▸ **Sua tarefa**
Dê continuidade ao trecho sobre a Constituição Cidadã e o combate à desigualdade, começando logo após a última frase.

▸ **Trecho selecionado**
+--

E isso num ambiente de vigente Constituição “Cidadã”, que – ao contrário de outros lugares e tempos – fornece ferramentas de proteção contra a desigualdade, inclusive jurisdicional.

Com efeito, no Texto Constitucional, desde seu preâmbulo e princípios fundamentais, estabeleceu-se que as políticas públicas deveriam priorizar a erradicação da pobreza, da marginalização e a redução das desigualdades. Por meio do equilíbrio social, político e econômico emoldurou-se a finalidade prioritária do Estado democrático: a construção de uma “sociedade livre, justa e solidária” (Art. 3º e incisos).

+--

▸ **Dados fornecidos**

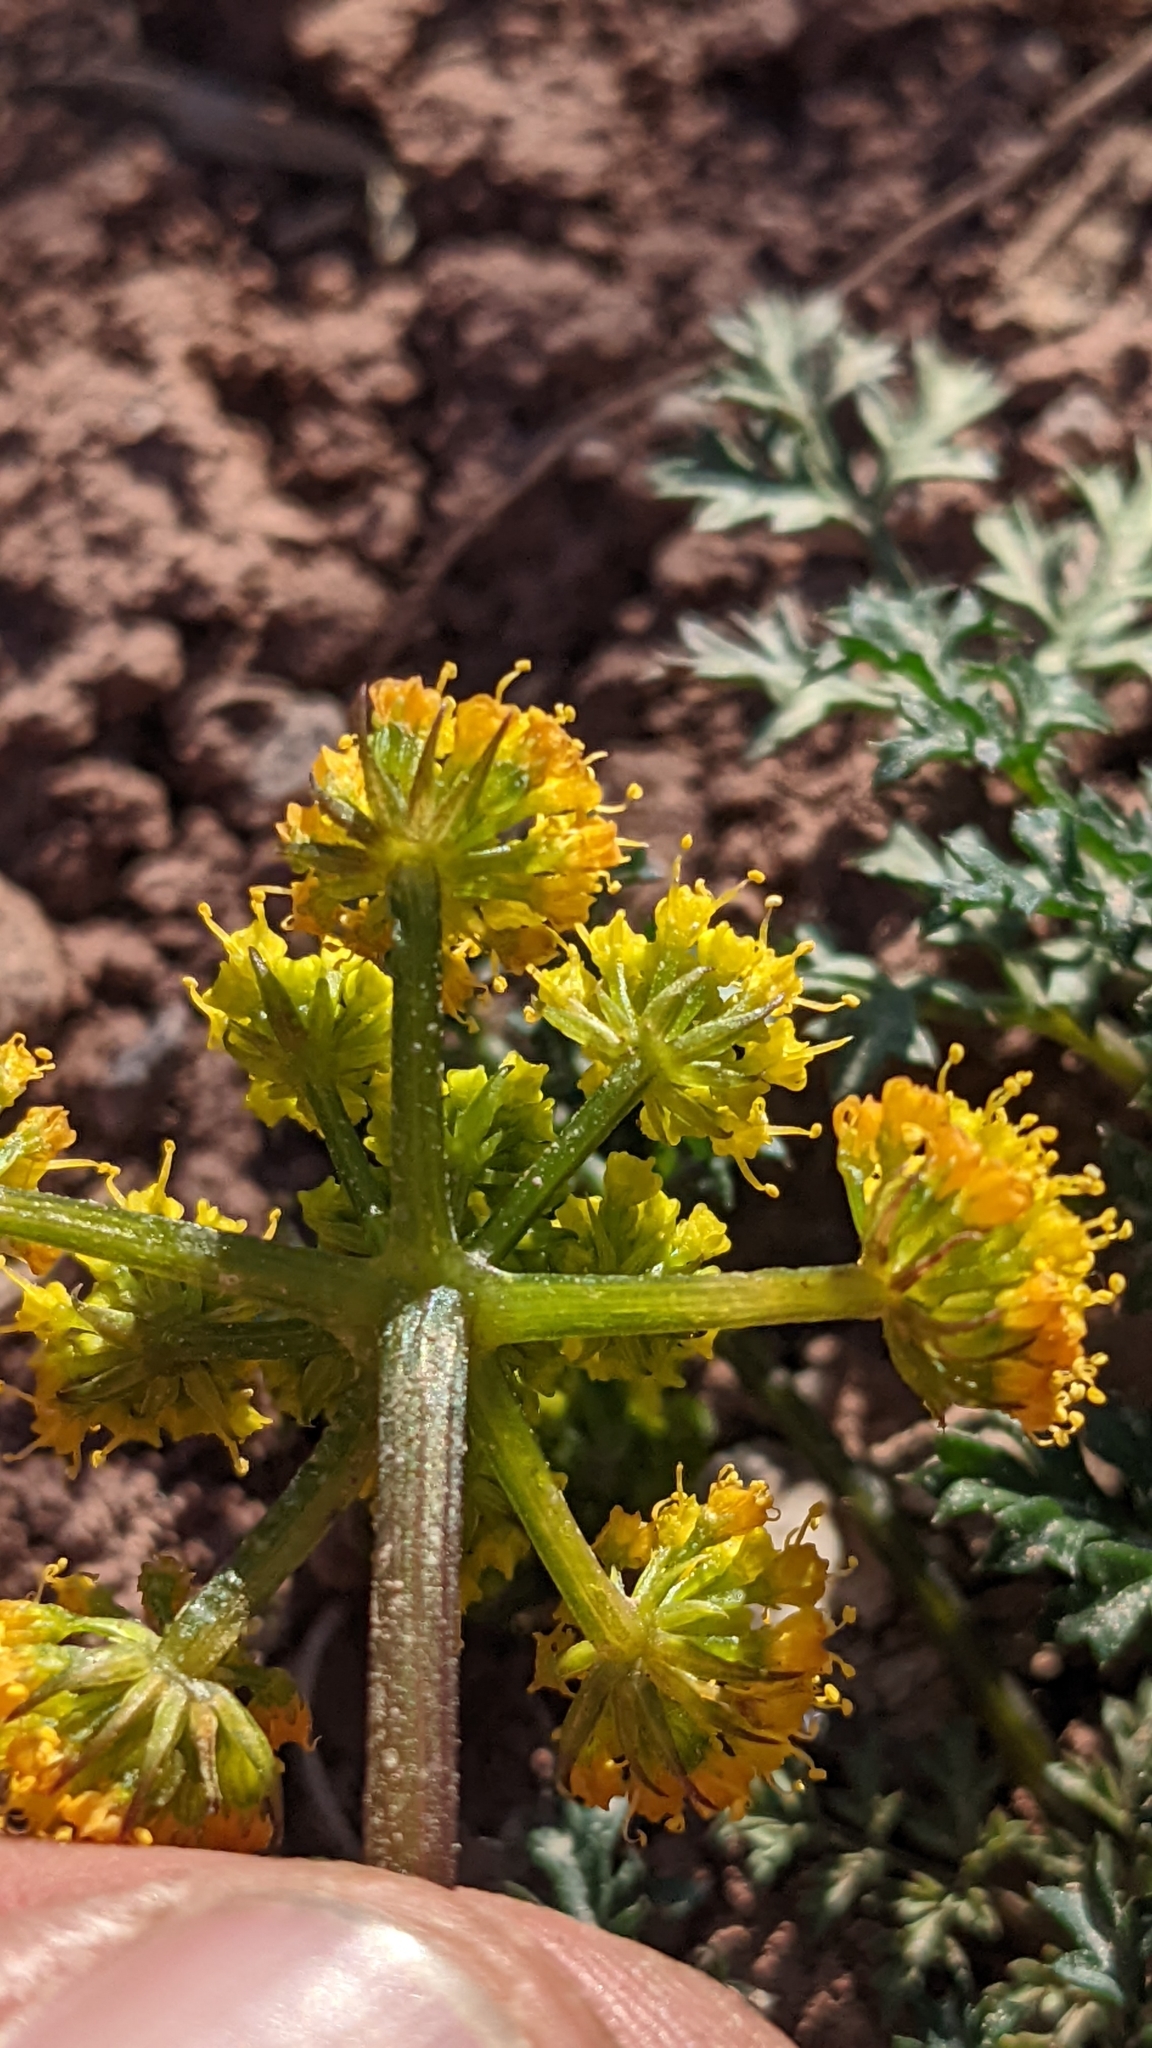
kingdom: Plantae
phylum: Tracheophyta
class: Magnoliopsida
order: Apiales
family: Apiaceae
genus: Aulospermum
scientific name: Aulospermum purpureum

+--

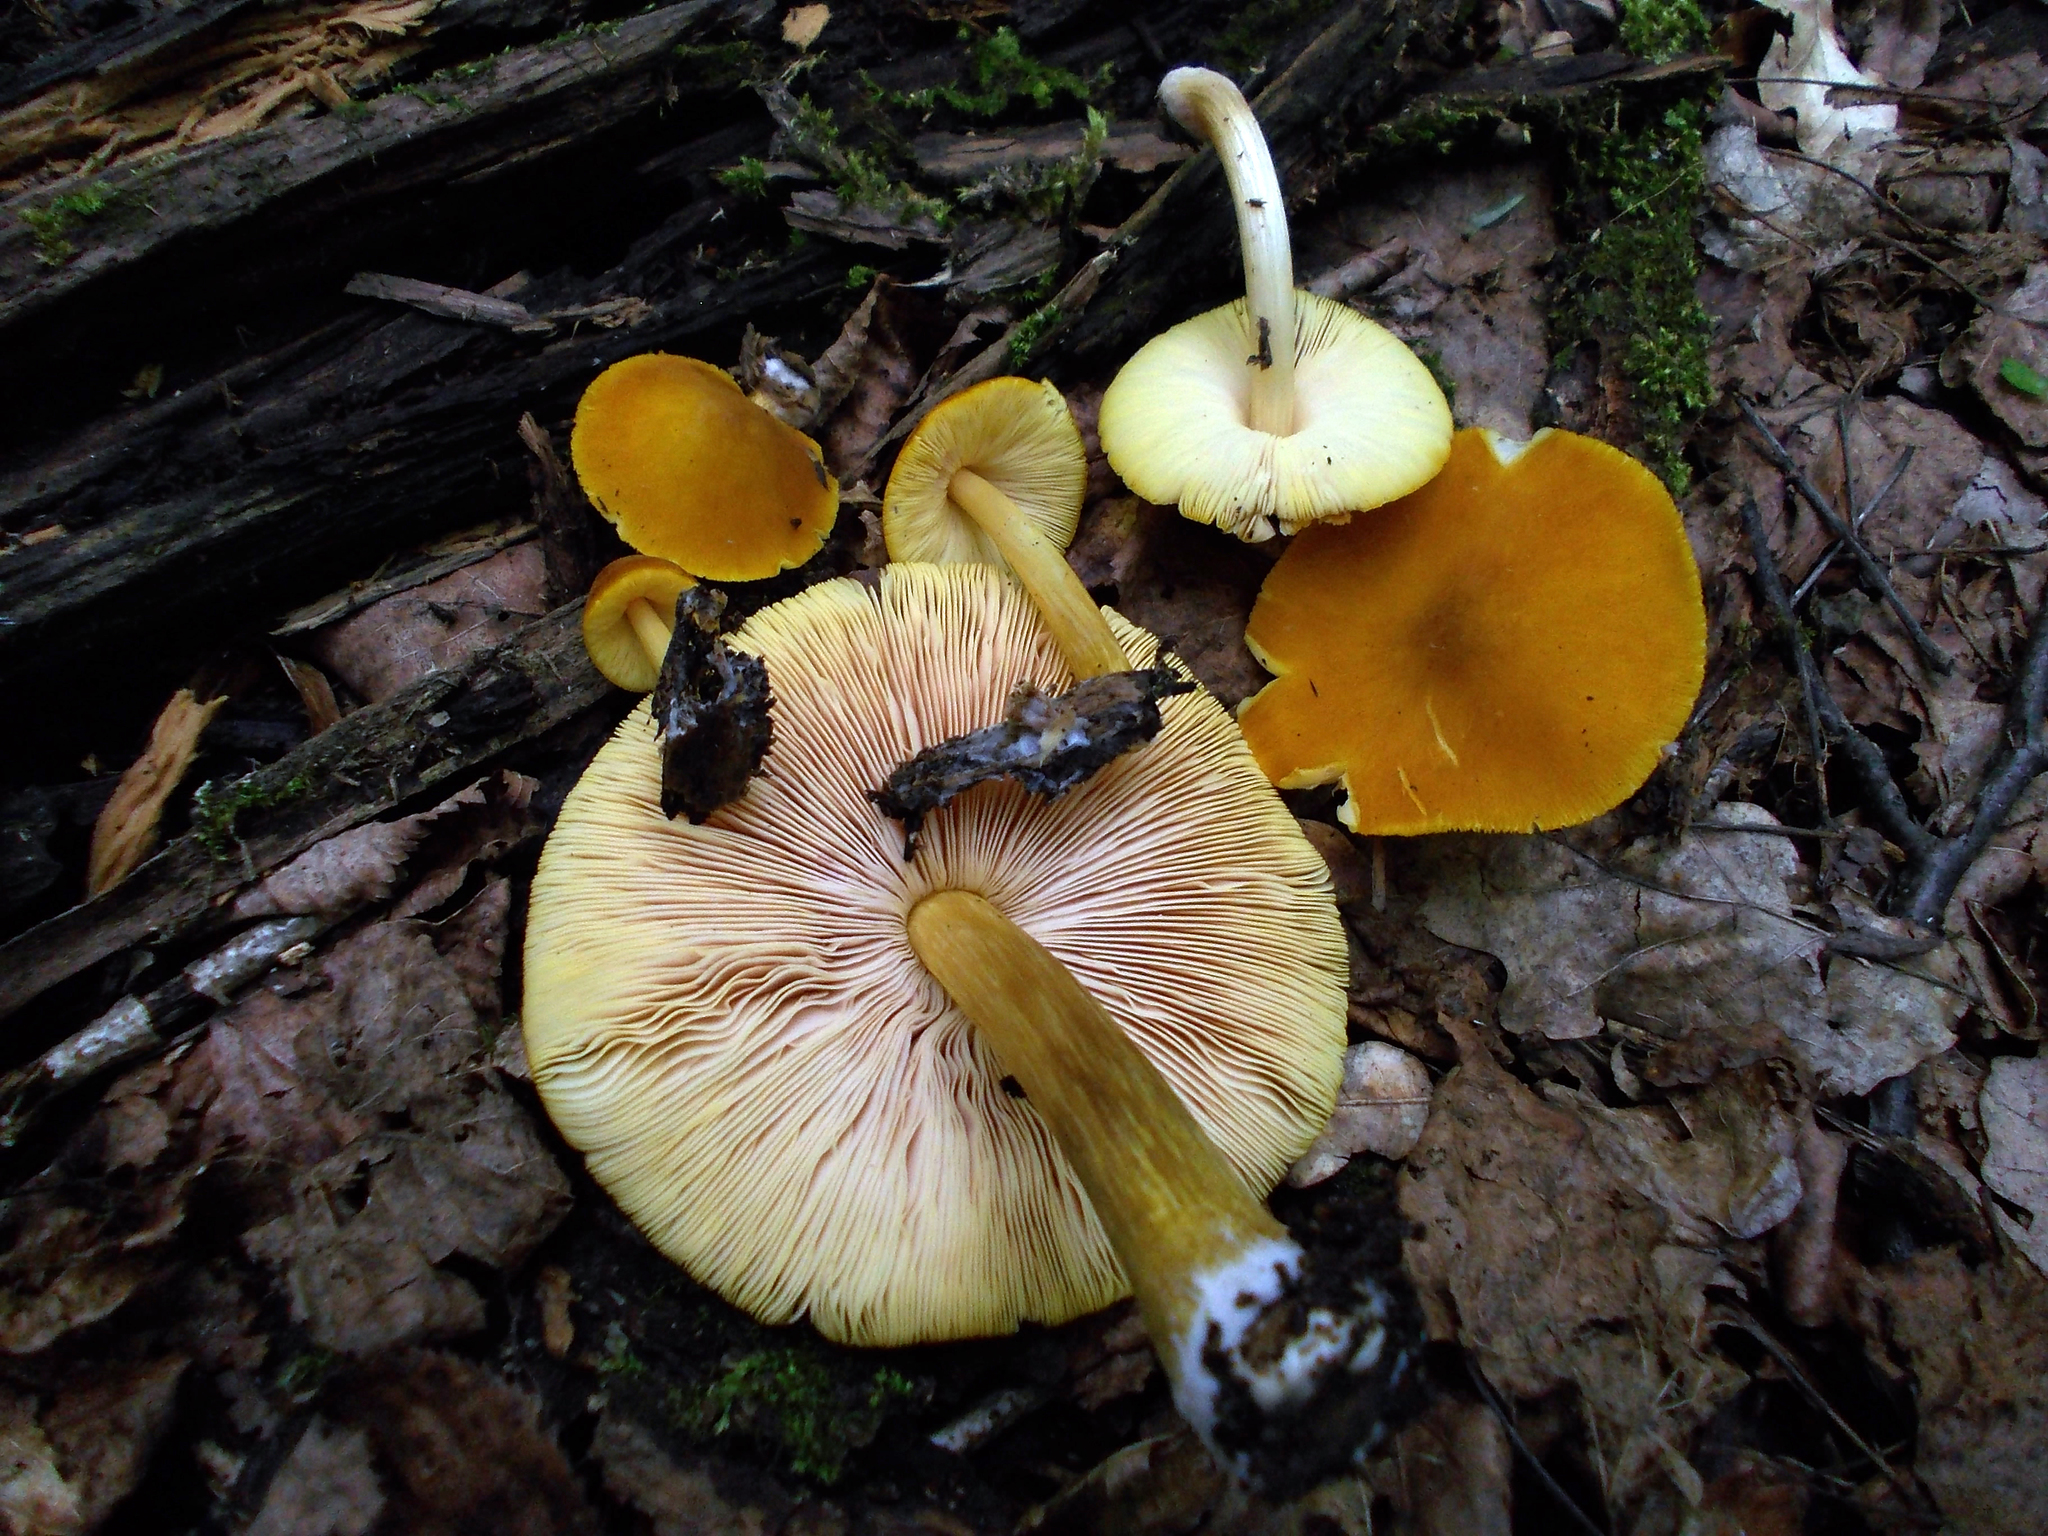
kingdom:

+--

▸ **Resposta correta**
A par de inequívocos avanços para redução da miséria (sobretudo nos governos Lula, conforme dizem os índices), em relação especificamente ao aspecto da criminalização, infelizmente, vimos seguindo de modo firme e linear na contramão dos ditames constitucionais, seguindo a trilha do alheamento social dos marginalizáveis, da preponderância de encarceramento dos mais carentes; em suma, da exacerbação dessa forma de desigualdade.

E nisso há responsabilidade dos governos, de todos os governos, inclusive federal, no exercício de suas funções executivas. É o Executivo quem comanda o aparato policial (agências primárias de criminalização), quem nomeia a chefia do Ministério Público e vários da cúpula do Poder Judiciário e, ainda, quem administra o sistema carcerário. Isso sem falar da iniciativa de alteração legislativa, através de sua base parlamentar.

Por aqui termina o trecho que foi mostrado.